● **SUPPLIED PASSAGE**
============================================================

Linum floridanum
- Conservation status: Secure (NatureServe)

Scientific classification
- Kingdom: Plantae
- Clade: Tracheophytes
- Clade: Angiosperms
- Clade: Eudicots
- Clade: Rosids
- Order: Malpighiales
- Family: Linaceae
- Genus: Linum
- Species: L. floridanum
- Binomial name: Linum floridanum (Planch.) Trel.
- Synonyms: Linum virginianum var. floridanum Planch. ;

= Linum floridanum =

- Genus: Linum
- Species: floridanum
- Authority: (Planch.) Trel.
- Conservation status: G5

Florida yellow flax

Linum floridanum, known commonly as Florida yellow flax or yellow-fruited yellow flax, is a species of flowering perennial native to North America. There are two variations of this species: L. floridanum var. chrysocarpum and L. floridanum var. floridanum. The range of both variations reaches from the southeastern region of North Carolina to Florida and westward to southern Mississippi. Outside of this range, L. floridanum var. floridanum may additionally be found in the West Indies and Louisiana.

============================================================

● **DATASET RECORDS**
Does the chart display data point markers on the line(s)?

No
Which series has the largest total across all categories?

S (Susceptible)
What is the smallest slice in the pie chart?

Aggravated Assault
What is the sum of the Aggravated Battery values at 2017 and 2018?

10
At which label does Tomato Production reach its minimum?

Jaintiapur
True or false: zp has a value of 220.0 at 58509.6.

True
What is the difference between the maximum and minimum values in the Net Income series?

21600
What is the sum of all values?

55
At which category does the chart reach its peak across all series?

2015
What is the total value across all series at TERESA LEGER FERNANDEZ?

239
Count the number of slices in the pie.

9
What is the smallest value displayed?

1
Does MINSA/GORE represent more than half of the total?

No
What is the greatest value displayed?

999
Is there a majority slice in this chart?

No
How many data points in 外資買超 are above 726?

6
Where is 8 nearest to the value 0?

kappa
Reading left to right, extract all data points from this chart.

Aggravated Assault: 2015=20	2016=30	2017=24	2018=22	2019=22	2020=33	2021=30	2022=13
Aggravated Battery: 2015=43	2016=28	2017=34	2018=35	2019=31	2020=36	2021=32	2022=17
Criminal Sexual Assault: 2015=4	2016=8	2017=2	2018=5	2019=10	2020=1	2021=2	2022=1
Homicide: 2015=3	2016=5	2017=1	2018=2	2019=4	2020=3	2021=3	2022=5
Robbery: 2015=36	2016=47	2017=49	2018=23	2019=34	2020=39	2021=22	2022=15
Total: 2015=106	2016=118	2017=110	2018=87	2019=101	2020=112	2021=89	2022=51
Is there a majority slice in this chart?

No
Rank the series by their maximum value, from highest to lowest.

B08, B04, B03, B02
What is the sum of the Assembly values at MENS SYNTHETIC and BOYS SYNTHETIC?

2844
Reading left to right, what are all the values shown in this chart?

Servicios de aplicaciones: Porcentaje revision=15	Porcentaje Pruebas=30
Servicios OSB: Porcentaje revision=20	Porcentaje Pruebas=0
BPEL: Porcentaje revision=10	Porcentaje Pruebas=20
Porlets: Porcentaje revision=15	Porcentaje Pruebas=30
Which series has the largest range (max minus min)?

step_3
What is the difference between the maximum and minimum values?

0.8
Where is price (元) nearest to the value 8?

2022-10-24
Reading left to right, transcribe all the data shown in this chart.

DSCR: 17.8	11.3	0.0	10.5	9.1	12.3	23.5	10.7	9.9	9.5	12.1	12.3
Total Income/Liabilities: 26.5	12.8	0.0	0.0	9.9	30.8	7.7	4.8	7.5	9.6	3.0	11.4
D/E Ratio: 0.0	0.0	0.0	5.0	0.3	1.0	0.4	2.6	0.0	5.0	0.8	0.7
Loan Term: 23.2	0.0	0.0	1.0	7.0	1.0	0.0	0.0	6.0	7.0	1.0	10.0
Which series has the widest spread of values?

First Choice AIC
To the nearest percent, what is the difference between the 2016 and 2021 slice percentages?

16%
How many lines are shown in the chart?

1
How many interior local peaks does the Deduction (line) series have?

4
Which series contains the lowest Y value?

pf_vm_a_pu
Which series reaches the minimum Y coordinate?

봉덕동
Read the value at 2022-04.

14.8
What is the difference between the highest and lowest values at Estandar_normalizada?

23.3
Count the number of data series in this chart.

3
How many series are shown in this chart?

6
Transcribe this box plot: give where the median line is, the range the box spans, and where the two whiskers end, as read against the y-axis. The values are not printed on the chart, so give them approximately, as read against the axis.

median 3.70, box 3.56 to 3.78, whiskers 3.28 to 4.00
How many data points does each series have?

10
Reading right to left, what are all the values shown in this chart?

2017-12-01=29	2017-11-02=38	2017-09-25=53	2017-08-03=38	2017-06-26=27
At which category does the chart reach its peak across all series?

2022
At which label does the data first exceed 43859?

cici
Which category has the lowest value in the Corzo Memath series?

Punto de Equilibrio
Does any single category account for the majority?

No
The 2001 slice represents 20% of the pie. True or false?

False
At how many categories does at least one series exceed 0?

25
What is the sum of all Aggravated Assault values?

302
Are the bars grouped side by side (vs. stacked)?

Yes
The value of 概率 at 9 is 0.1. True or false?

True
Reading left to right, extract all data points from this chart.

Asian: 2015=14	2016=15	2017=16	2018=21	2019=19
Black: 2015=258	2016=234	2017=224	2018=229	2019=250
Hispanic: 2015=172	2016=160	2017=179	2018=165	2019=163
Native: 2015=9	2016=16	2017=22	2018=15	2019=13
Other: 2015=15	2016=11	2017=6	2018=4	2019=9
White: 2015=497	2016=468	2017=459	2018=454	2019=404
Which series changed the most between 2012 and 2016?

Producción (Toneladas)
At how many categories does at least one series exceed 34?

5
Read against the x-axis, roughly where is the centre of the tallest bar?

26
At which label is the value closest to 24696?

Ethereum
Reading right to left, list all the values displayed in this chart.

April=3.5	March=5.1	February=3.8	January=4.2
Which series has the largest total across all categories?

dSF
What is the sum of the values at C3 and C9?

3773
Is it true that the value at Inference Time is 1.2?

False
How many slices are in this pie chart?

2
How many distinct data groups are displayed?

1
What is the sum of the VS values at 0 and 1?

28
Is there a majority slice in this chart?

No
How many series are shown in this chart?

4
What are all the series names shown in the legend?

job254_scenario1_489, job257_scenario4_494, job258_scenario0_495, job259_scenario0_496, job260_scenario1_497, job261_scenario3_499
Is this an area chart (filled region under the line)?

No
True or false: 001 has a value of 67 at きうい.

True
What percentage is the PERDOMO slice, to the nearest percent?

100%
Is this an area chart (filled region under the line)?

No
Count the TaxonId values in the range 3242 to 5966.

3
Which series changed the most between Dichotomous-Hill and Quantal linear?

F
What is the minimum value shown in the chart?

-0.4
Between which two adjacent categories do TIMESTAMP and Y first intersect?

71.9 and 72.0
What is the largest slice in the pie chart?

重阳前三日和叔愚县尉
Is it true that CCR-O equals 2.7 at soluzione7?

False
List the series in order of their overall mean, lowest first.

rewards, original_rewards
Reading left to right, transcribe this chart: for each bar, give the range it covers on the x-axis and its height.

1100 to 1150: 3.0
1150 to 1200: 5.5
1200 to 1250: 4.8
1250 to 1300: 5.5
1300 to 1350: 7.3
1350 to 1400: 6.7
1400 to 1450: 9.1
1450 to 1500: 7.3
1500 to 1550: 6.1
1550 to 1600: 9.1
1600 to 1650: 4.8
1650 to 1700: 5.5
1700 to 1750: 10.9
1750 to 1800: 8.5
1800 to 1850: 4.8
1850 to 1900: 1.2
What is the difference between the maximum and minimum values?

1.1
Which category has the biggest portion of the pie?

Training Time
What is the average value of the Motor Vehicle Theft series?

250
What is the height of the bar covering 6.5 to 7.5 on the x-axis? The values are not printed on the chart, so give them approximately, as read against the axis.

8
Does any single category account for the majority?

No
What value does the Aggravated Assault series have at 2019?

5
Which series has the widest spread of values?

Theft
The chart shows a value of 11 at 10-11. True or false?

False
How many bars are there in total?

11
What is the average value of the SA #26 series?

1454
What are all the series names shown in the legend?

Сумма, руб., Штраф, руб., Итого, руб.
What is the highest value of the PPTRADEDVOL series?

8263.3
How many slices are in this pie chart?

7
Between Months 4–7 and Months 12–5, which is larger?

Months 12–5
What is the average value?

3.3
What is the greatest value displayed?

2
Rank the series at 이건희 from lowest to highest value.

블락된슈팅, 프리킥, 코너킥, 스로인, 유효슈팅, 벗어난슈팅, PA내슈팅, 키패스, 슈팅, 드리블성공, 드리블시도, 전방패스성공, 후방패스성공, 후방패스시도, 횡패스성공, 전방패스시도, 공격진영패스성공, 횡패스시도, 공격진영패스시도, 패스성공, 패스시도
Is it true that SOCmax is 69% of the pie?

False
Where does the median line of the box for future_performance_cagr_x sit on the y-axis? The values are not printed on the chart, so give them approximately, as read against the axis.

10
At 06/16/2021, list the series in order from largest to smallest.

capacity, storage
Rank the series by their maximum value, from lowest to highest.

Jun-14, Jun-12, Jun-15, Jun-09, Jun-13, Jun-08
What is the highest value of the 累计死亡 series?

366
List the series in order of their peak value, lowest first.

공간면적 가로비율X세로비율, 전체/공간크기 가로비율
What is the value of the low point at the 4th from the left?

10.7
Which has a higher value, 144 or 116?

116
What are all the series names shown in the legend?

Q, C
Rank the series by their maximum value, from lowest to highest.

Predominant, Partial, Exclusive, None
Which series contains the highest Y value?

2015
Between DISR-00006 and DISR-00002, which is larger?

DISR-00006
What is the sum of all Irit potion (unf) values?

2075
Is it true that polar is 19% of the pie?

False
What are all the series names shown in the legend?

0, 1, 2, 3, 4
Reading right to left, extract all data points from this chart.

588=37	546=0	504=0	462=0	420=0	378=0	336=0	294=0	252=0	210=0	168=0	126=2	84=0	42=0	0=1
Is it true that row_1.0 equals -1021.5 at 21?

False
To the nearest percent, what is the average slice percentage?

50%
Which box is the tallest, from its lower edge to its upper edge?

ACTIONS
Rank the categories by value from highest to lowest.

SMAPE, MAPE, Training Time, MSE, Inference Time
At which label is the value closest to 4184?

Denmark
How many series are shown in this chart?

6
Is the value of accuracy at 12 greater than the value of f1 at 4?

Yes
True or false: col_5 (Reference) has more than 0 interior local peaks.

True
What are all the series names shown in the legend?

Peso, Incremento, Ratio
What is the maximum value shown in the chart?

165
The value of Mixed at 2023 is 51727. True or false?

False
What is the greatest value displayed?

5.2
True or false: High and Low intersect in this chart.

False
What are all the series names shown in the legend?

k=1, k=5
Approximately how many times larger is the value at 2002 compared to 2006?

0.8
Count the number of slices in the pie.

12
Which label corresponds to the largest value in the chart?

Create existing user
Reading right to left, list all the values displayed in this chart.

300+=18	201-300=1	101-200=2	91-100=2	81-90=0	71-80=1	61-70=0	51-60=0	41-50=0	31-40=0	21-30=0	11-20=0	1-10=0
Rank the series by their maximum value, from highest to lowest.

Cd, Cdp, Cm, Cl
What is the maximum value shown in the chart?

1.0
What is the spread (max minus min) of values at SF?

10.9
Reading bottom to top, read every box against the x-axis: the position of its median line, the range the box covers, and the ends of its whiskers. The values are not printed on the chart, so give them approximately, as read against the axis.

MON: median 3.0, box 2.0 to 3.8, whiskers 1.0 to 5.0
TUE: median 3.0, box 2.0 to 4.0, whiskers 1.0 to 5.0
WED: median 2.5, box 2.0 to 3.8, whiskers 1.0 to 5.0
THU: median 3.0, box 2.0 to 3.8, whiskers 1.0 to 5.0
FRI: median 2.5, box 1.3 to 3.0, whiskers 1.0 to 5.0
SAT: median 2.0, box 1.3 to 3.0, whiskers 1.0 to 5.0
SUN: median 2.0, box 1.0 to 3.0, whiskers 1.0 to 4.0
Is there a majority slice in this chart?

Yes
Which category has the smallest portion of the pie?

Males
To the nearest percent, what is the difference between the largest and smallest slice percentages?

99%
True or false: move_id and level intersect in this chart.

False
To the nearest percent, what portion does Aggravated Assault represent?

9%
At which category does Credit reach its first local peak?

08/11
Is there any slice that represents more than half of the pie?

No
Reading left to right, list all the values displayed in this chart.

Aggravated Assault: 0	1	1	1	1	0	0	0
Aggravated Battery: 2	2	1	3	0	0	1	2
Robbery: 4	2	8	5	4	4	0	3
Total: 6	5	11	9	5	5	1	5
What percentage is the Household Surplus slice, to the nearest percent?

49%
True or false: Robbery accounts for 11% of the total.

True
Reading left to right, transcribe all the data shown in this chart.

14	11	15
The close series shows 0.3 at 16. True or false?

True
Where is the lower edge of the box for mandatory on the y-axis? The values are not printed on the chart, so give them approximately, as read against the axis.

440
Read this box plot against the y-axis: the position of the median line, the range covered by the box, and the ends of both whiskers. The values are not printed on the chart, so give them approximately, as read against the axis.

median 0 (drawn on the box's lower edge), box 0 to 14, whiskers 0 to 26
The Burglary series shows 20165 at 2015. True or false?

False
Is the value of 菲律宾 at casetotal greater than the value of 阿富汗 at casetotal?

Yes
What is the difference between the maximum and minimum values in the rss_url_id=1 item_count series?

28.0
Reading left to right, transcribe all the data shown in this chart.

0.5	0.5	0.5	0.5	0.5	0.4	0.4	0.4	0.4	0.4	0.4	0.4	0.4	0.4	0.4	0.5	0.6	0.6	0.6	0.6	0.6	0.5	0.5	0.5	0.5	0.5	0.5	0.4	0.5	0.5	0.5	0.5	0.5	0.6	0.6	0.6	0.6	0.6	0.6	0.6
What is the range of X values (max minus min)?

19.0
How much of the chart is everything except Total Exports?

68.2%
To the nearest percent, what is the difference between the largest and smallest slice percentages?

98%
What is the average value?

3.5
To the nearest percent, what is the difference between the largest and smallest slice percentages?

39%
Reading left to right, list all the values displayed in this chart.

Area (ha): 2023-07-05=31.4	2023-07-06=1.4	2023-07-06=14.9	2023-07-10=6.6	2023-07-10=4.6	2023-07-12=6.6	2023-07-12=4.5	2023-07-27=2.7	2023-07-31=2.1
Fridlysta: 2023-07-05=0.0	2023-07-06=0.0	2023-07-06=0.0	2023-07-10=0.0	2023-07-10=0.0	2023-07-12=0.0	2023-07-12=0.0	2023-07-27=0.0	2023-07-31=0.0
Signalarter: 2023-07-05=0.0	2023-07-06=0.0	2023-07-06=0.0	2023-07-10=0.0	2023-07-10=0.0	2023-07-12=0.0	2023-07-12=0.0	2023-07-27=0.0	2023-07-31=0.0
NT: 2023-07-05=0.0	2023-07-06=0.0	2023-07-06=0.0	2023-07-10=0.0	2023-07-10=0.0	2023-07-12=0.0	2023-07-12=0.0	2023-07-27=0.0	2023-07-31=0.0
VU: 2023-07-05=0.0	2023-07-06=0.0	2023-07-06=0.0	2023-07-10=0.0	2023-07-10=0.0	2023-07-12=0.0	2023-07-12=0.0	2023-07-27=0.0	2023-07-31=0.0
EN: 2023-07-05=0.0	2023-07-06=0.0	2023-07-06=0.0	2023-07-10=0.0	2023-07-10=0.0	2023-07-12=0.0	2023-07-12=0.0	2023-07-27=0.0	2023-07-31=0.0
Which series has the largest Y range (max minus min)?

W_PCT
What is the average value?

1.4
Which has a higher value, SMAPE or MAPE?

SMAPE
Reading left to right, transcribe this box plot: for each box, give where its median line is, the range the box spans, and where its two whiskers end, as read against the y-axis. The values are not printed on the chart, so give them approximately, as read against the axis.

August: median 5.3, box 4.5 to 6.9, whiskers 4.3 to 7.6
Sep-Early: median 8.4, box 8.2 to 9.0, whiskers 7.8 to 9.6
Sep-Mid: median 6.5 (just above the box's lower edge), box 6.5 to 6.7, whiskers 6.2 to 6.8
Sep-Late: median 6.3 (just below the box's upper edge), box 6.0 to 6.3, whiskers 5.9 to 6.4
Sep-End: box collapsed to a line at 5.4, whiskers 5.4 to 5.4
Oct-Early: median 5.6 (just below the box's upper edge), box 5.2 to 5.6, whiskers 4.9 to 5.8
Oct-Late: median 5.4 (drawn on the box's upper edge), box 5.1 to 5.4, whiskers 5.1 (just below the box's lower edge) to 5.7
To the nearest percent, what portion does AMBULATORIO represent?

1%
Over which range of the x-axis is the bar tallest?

============================================================

● **DIRECTIONS**
Reproduce the entire Linum floridanum text word for word. The rows have no connection to the Linum floridanum text.

● **FINISHED TASK**
Linum floridanum
- Conservation status: Secure (NatureServe)

Scientific classification
- Kingdom: Plantae
- Clade: Tracheophytes
- Clade: Angiosperms
- Clade: Eudicots
- Clade: Rosids
- Order: Malpighiales
- Family: Linaceae
- Genus: Linum
- Species: L. floridanum
- Binomial name: Linum floridanum (Planch.) Trel.
- Synonyms: Linum virginianum var. floridanum Planch. ;

= Linum floridanum =

- Genus: Linum
- Species: floridanum
- Authority: (Planch.) Trel.
- Conservation status: G5

Florida yellow flax

Linum floridanum, known commonly as Florida yellow flax or yellow-fruited yellow flax, is a species of flowering perennial native to North America. There are two variations of this species: L. floridanum var. chrysocarpum and L. floridanum var. floridanum. The range of both variations reaches from the southeastern region of North Carolina to Florida and westward to southern Mississippi. Outside of this range, L. floridanum var. floridanum may additionally be found in the West Indies and Louisiana.